Where an image appears in the data, omit it and reproduce the rest exactly.

- [DATA BELOW]
● ● ● ● ●

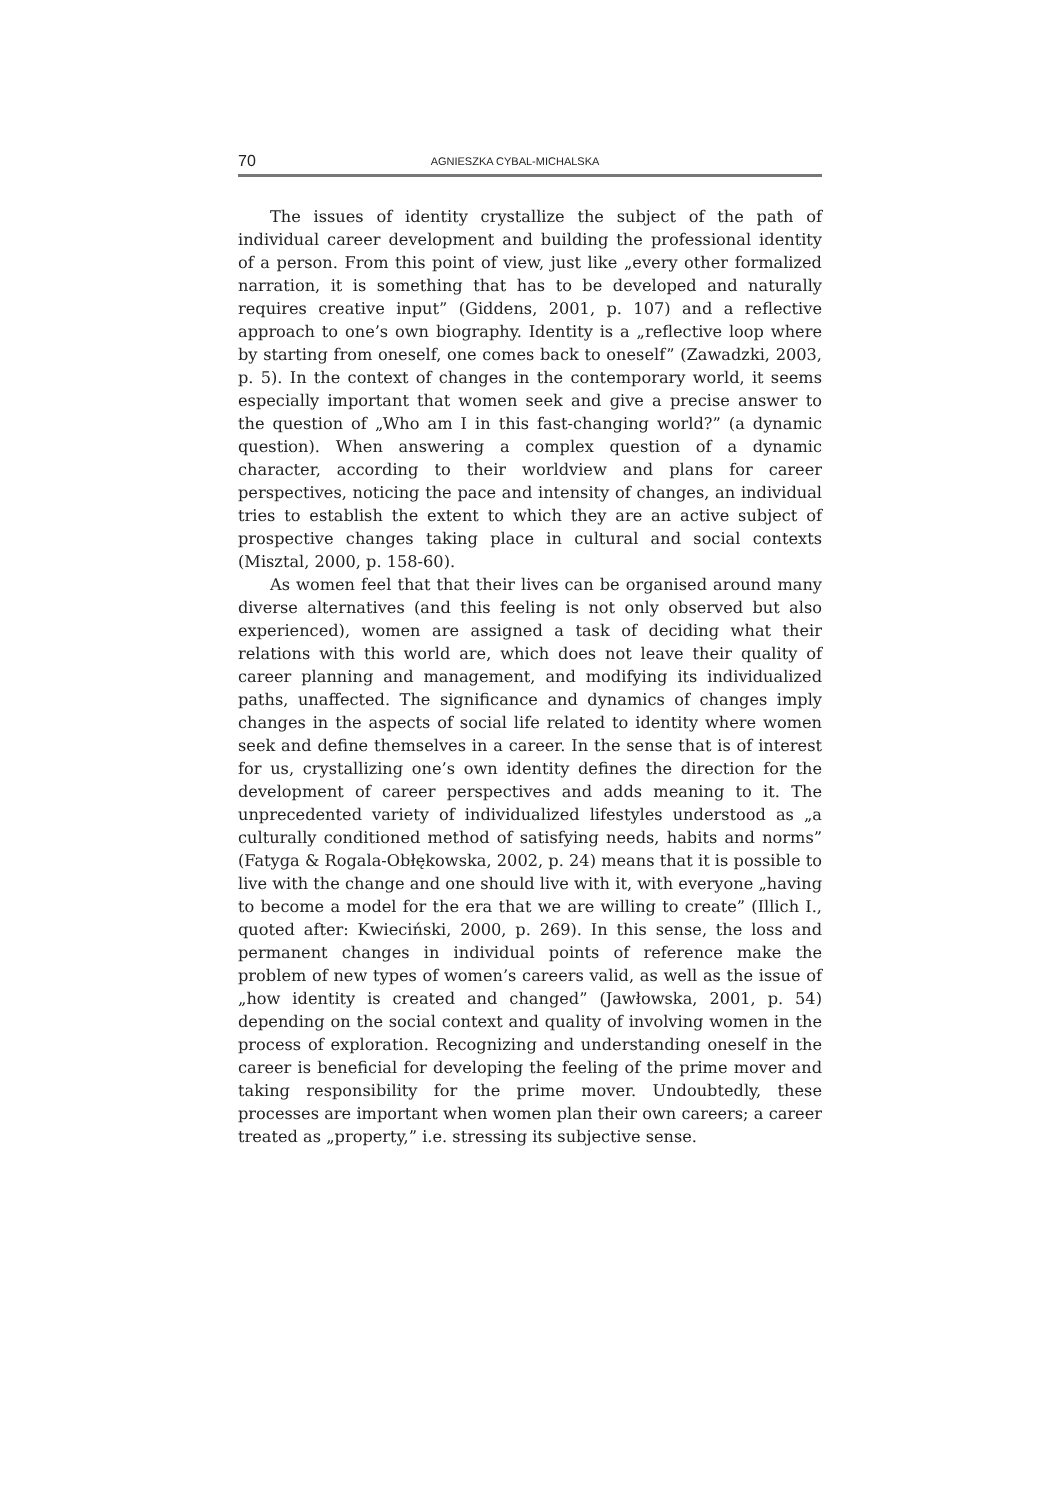70 AGNIESZKA CYBAL-MICHALSKA
The issues of identity crystallize the subject of the path of individual career development and building the professional identity of a person. From this point of view, just like „every other formalized narration, it is something that has to be developed and naturally requires creative input” (Giddens, 2001, p. 107) and a reflective approach to one’s own biography. Identity is a „reflective loop where by starting from oneself, one comes back to oneself” (Zawadzki, 2003, p. 5). In the context of changes in the contemporary world, it seems especially important that women seek and give a precise answer to the question of „Who am I in this fast-changing world?” (a dynamic question). When answering a complex question of a dynamic character, according to their worldview and plans for career perspectives, noticing the pace and intensity of changes, an individual tries to establish the extent to which they are an active subject of prospective changes taking place in cultural and social contexts (Misztal, 2000, p. 158-60).
As women feel that that their lives can be organised around many diverse alternatives (and this feeling is not only observed but also experienced), women are assigned a task of deciding what their relations with this world are, which does not leave their quality of career planning and management, and modifying its individualized paths, unaffected. The significance and dynamics of changes imply changes in the aspects of social life related to identity where women seek and define themselves in a career. In the sense that is of interest for us, crystallizing one’s own identity defines the direction for the development of career perspectives and adds meaning to it. The unprecedented variety of individualized lifestyles understood as „a culturally conditioned method of satisfying needs, habits and norms” (Fatyga & Rogala-Obłękowska, 2002, p. 24) means that it is possible to live with the change and one should live with it, with everyone „having to become a model for the era that we are willing to create” (Illich I., quoted after: Kwieciński, 2000, p. 269). In this sense, the loss and permanent changes in individual points of reference make the problem of new types of women’s careers valid, as well as the issue of „how identity is created and changed” (Jawłowska, 2001, p. 54) depending on the social context and quality of involving women in the process of exploration. Recognizing and understanding oneself in the career is beneficial for developing the feeling of the prime mover and taking responsibility for the prime mover. Undoubtedly, these processes are important when women plan their own careers; a career treated as „property,” i.e. stressing its subjective sense.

● ● ● ● ●

- [REPLY TO THE EXERCISE]
70 AGNIESZKA CYBAL-MICHALSKA
The issues of identity crystallize the subject of the path of individual career development and building the professional identity of a person. From this point of view, just like „every other formalized narration, it is something that has to be developed and naturally requires creative input” (Giddens, 2001, p. 107) and a reflective approach to one’s own biography. Identity is a „reflective loop where by starting from oneself, one comes back to oneself” (Zawadzki, 2003, p. 5). In the context of changes in the contemporary world, it seems especially important that women seek and give a precise answer to the question of „Who am I in this fast-changing world?” (a dynamic question). When answering a complex question of a dynamic character, according to their worldview and plans for career perspectives, noticing the pace and intensity of changes, an individual tries to establish the extent to which they are an active subject of prospective changes taking place in cultural and social contexts (Misztal, 2000, p. 158-60).
As women feel that that their lives can be organised around many diverse alternatives (and this feeling is not only observed but also experienced), women are assigned a task of deciding what their relations with this world are, which does not leave their quality of career planning and management, and modifying its individualized paths, unaffected. The significance and dynamics of changes imply changes in the aspects of social life related to identity where women seek and define themselves in a career. In the sense that is of interest for us, crystallizing one’s own identity defines the direction for the development of career perspectives and adds meaning to it. The unprecedented variety of individualized lifestyles understood as „a culturally conditioned method of satisfying needs, habits and norms” (Fatyga & Rogala-Obłękowska, 2002, p. 24) means that it is possible to live with the change and one should live with it, with everyone „having to become a model for the era that we are willing to create” (Illich I., quoted after: Kwieciński, 2000, p. 269). In this sense, the loss and permanent changes in individual points of reference make the problem of new types of women’s careers valid, as well as the issue of „how identity is created and changed” (Jawłowska, 2001, p. 54) depending on the social context and quality of involving women in the process of exploration. Recognizing and understanding oneself in the career is beneficial for developing the feeling of the prime mover and taking responsibility for the prime mover. Undoubtedly, these processes are important when women plan their own careers; a career treated as „property,” i.e. stressing its subjective sense.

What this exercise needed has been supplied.